Bernard Collaery’s immediate ordeal is over. For four years he has been pursued by a vindictive government hellbent on punishing him not merely for helping, with Witness K, to expose the malignant crimes of the Howard government in Timor-Leste, but for trashing basic concepts of the rule of law to do so.
Collaery has borne the weight without bitterness, and always maintained his profound respect for the law. Recently he suggested, entirely against his own interests, that attorneys-general — and he’d been one himself in the ACT — should always be reluctant to ever no-bill prosecutions, given it amounted to political intervention in the prosecutorial process. But he and his legal team fought the efforts of Christian Porter and Michaelia Cash to prosecute him in secret, to use secret information against him, to block his efforts to defend himself — even to the extent of trying to prevent him from choosing his own lawyers.
The conduct of Porter and Cash and their lawyers — which amounted to a complete trashing of the requirement that the Commonwealth be a model litigant — was deeply shameful, even by the grubby standards of the Morrison government, and debauched the office of the “first law officer of the land”.
Along the way, Witness K — who has served his country in ways that a privileged man-child like Christian Porter couldn’t begin to comprehend — hit the fence. Exhausted, ageing, he pleaded guilty and received a short suspended sentence, a deeply offensive outcome even in its tokenistic nature.
All to persecute a man who dared reveal just how vilely and corruptly the Howard government had acted toward the fledgling state of Timor-Leste. That, despite Attorney-General Mark Dreyfus’ welcome decision yesterday, remains unfinished business. Some of the perpetrators of the bugging — David Irvine, Ashton Calvert — have died. Others remain — inexplicably — in good public standing in Australia.
Unlike Collaery and K, they deserve to be in the dock, accounting for themselves. In public.
John Howard and Alexander Downer need to be in the dock, explaining who initiated the plan, who approved it, and for what reasons. Downer can additionally explain what role it played in his later decision to take a job with Woodside, the chief beneficiary of the bugging.

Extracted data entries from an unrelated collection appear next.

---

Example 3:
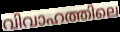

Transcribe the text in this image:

വിവാഹത്തിലെ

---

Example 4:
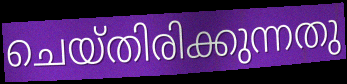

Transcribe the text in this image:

ചെയ്തിരിക്കുന്നതു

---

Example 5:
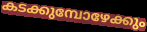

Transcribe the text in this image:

കടക്കുമ്പോഴേക്കും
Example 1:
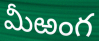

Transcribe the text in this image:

Their advisers, too — Josh Frydenberg, adviser to both Downer and Howard at the time. Former MP Dave Sharma, Downer’s legal adviser. Charles Goode and Don Voelte, then at Woodside. Margaret Twomey, then ambassador to Dili.

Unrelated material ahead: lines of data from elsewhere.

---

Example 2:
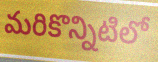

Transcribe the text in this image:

మరికొన్నిటిలో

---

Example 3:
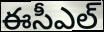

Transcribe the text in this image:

ఈసీఎల్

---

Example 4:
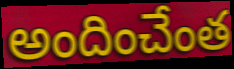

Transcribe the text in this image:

అందించేంత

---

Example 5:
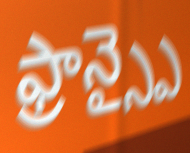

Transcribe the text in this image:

ఫ్రాన్స్పై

And the perpetrators of the cover-up, too. Julia Gillard and Bob Carr, who received East Timorese politician Xanana Gusmão’s confidential letter advising of the issue in 2012, and who responded aggressively — including by publicly revealing the bugging allegations, even dismissing them as “not new” (thus rendering the whole prosecution ludicrous).
George Brandis, who authorised the raids on K and Collaery (though, to his credit, seems to have declined to authorise the prosecution of them). Former intelligence head Nick Warner, who as head of ASIS blocked the return of K’s passport, also needs to be held to account.

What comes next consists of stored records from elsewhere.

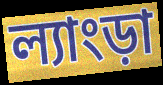
ল্যাংড়া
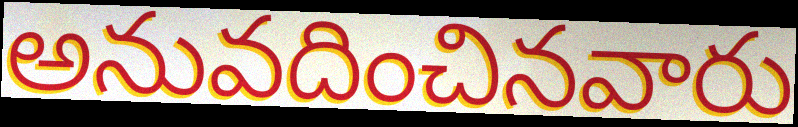
అనువదించినవారు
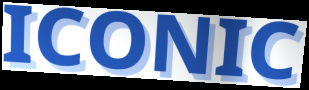
ICONIC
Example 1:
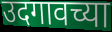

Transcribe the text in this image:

उदगावच्या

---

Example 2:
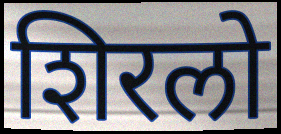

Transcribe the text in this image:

शिरलो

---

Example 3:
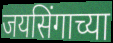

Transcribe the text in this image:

जयसिंगाच्या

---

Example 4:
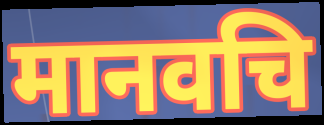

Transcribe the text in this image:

मानवचि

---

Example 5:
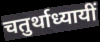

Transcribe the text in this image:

चतुर्थाध्यायीं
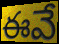
ఈవే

And most of all, Christian Porter, his then secretary Chris Moraitis, Michaelia Cash, and their advisers — all need to explain why the conduct of the Commonwealth during the prosecution (as separate from the Director of Public Prosecutions’ lawyers, who were always professional) was so shabby and vexatious — and what changed that Porter approved the prosecution.
There are other parties whose conduct over the past four years was less than becoming. Few federal MPs spoke out about the egregious nature of the prosecution. Labor’s Graham Perrett had the courage to speak out in 2019. NSW Labor MP Paul Lynch did so in 2018. Others, in time, followed, usually reflecting on aspects of the prosecution rather than the prosecution itself — Canberra Labor MPs Katy Gallagher, Andrew Leigh, Alicia Payne and David Smith; veteran Luke Gosling. Mark Dreyfus, who has his own role in the saga back in 2013, become a fierce critic of the conduct of the prosecution.
But Collaery’s political support came almost entirely from the crossbench: Andrew Wilkie, Nick Xenophon, Rex Patrick (later), and the Greens’ Nick McKim spoke out right from the outset for Collaery and against the injustice being done to him.
As for the media, its performance was woeful. The ABC’s Elizabeth Byrne skilfully covered the trial in Canberra. Guardian Australia’s Christopher Knaus provided detailed coverage and expertly pointed out the absurdities of the case. But few other journalists showed significant interest. The press gallery, in particular, virtually ignored it.
This was Australia’s Watergate — a moment of egregious misconduct and cover-up that revealed profound corruption at the highest levels of politics and the bureaucracy, a scandal playing out right before their eyes. And most of them closed those eyes to it, either intimidated by the constant lies about national security from the government or, worse, deeming the matter unimportant.
Many of them are now welcoming Dreyfus’ decision. Where were you when it counted?